Tuesday, January 5, 2016

Eggplant Chili (Meatless Meal)



Back in the late 1960’s and early 1970’s, meat prices skyrocketed and nobody could afford to eat meat every night of the week. It didn’t take long for American housewives to learn the fine art of cooking  meatless meals. Eggplant was a mainstay during that time. This recipe, from Mother Hubbard’s Cupboard makes it clear to me that those days may be here again, but we need not give up great meals because of unaffordable meat prices.

Mother Hubbard says:
This chili is the bomb.

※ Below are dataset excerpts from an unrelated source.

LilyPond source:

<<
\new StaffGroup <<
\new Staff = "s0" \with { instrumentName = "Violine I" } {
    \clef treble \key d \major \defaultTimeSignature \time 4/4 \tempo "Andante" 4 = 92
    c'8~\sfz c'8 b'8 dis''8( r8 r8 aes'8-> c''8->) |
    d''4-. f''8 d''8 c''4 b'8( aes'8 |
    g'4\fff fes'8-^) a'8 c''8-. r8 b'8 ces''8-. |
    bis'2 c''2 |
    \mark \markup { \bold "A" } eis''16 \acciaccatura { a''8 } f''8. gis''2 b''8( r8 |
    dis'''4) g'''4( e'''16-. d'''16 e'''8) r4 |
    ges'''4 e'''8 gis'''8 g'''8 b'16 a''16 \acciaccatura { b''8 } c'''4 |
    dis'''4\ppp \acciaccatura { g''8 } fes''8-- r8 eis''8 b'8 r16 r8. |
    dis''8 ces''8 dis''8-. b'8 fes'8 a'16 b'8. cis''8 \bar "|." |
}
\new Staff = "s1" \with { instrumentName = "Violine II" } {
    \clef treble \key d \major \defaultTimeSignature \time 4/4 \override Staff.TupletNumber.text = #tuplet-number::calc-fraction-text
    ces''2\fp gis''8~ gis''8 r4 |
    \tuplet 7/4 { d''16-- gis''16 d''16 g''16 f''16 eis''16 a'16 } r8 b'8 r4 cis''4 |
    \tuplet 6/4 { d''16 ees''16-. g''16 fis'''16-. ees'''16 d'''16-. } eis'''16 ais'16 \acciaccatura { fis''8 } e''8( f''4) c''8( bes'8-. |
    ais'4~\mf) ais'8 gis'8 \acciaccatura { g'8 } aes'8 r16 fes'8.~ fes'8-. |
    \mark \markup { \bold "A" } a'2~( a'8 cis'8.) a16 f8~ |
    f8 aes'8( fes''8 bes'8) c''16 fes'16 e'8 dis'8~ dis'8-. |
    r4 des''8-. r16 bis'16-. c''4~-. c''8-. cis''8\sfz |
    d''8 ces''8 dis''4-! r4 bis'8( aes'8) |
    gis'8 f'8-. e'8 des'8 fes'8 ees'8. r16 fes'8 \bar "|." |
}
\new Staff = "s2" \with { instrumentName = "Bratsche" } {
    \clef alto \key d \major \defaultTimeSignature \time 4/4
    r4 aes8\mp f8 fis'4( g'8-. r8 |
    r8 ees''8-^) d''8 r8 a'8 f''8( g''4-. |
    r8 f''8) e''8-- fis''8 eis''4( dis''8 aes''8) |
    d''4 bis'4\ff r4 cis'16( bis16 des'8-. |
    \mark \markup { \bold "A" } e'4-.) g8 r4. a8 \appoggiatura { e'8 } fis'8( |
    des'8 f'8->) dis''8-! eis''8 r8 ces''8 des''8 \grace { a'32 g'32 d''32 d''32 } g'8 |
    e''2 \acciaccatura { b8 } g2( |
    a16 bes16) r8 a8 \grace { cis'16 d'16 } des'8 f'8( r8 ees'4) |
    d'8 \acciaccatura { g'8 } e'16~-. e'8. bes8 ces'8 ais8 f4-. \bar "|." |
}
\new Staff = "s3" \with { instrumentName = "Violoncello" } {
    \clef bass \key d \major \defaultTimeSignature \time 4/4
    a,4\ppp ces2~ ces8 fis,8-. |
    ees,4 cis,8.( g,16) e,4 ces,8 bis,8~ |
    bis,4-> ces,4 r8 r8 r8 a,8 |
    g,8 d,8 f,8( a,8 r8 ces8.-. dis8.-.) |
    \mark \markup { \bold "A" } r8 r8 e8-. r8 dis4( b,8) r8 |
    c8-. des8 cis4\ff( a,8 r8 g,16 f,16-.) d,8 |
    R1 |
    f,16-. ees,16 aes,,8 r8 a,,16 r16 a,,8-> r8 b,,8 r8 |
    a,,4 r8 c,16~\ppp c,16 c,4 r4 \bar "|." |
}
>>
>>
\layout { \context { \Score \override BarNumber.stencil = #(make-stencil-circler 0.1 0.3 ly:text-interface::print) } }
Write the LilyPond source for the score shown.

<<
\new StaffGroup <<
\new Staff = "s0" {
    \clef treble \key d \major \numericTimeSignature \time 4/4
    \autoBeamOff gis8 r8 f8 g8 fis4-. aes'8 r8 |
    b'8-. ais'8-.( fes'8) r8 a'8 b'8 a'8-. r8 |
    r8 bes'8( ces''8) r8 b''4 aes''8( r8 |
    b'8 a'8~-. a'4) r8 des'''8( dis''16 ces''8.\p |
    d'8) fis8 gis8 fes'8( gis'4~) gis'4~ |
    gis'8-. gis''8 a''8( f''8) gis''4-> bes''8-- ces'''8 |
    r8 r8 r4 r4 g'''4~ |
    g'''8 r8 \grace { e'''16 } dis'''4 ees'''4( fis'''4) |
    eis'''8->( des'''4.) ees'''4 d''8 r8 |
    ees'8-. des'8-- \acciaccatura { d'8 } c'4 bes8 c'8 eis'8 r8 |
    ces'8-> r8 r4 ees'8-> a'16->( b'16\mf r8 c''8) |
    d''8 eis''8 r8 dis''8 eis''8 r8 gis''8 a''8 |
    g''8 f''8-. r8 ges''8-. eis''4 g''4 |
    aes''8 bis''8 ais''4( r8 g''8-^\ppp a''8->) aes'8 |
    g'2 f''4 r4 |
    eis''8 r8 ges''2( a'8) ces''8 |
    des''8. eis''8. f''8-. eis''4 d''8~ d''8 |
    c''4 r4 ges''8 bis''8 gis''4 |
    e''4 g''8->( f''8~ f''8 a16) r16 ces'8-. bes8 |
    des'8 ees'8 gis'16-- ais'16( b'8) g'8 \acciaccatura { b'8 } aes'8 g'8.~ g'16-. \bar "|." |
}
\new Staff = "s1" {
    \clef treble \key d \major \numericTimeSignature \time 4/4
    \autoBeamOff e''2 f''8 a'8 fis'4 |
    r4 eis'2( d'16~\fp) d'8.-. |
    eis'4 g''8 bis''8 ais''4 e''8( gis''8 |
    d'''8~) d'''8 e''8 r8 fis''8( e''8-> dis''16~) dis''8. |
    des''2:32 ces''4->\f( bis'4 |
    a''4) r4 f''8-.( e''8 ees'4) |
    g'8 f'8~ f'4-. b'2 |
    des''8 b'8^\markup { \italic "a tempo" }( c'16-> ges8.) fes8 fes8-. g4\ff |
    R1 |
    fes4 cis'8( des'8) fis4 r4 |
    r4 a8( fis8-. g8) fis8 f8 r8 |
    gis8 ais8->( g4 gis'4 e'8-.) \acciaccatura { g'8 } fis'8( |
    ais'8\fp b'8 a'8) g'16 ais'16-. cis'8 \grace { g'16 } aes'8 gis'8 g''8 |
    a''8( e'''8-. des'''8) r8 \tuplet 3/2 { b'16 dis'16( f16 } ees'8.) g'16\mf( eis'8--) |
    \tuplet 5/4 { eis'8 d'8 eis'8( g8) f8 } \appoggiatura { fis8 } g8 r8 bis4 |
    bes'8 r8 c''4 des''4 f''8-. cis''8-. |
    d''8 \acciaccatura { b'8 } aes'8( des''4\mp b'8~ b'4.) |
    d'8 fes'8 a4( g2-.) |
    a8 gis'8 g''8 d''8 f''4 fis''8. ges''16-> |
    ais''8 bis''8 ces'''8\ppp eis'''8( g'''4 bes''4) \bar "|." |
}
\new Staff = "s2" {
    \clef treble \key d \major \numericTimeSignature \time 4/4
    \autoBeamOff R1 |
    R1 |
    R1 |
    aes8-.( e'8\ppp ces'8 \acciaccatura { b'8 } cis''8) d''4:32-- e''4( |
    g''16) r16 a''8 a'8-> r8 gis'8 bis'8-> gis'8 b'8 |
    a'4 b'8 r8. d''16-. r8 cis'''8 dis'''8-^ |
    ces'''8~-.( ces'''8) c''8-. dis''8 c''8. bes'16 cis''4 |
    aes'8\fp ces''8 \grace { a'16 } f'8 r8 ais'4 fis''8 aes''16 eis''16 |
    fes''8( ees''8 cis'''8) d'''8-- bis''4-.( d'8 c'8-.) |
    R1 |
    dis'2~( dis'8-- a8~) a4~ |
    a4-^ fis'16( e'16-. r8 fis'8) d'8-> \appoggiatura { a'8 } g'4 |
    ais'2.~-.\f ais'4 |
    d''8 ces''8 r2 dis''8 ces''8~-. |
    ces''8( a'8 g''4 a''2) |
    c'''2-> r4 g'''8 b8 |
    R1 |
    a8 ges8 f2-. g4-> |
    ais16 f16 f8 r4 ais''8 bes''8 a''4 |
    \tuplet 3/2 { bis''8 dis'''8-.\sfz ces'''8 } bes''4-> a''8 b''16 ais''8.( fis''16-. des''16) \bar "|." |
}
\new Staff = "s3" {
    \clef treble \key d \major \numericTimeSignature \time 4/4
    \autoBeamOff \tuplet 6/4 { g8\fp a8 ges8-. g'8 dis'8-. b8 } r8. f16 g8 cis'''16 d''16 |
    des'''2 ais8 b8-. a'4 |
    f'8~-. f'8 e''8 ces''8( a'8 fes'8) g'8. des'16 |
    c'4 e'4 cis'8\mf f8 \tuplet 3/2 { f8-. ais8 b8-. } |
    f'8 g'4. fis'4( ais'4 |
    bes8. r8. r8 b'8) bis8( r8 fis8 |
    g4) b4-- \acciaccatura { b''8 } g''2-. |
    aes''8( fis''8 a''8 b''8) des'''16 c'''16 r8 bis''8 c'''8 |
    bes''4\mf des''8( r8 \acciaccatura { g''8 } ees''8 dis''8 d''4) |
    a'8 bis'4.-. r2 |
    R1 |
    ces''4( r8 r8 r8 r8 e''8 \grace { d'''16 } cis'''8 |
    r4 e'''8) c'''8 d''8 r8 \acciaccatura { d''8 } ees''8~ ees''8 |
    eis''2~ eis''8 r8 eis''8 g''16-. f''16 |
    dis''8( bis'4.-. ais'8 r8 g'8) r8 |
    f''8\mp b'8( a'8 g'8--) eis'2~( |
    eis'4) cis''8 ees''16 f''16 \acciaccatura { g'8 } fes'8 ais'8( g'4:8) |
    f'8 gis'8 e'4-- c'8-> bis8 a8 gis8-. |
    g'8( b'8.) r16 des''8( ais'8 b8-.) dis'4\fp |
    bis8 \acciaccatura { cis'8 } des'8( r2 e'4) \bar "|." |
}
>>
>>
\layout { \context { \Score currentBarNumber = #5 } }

It is sooooo simple, yet LOVED by my family.  I just toss the ingredients into my slow cooker, and come home to dinner.  I’m not sure if I should admit this, but I often cook this chili on low for more than 24 hours, and it turns out fantastic.  The longer you cook it, the less recognizable the eggplant is; so if you have picky eaters, cook it until the eggplant breaks down.  For that matter, if you have picky eaters, you may want to hide this recipe and just call it “Chili”.

Eggplant Chili

1  large onion, chopped
1  large bell pepper, chopped
1  large eggplant, peeled and chopped
1 – 2 cloves crushed garlic
2 cups cooked or canned beans, any variety or mixture
1 28-oz  canned tomatoes, diced with juice
3 – 4 Tablespoons cumin powder
Chili powder, red pepper or chipotle powder to taste
Salt and pepper to taste

In a large slow-cooker, layer onions, peppers, eggplant, garlic, beans and tomatoes.  Cook on low all day (or longer if you wish).  Before serving, stir in cumin, chili powder, salt and pepper.

Serve with the following optional, but highly-recommended toppings:  cilantro pesto, chopped avocado, diced onions, plain Greek yogurt, hot sauce, and shredded cheddar cheese.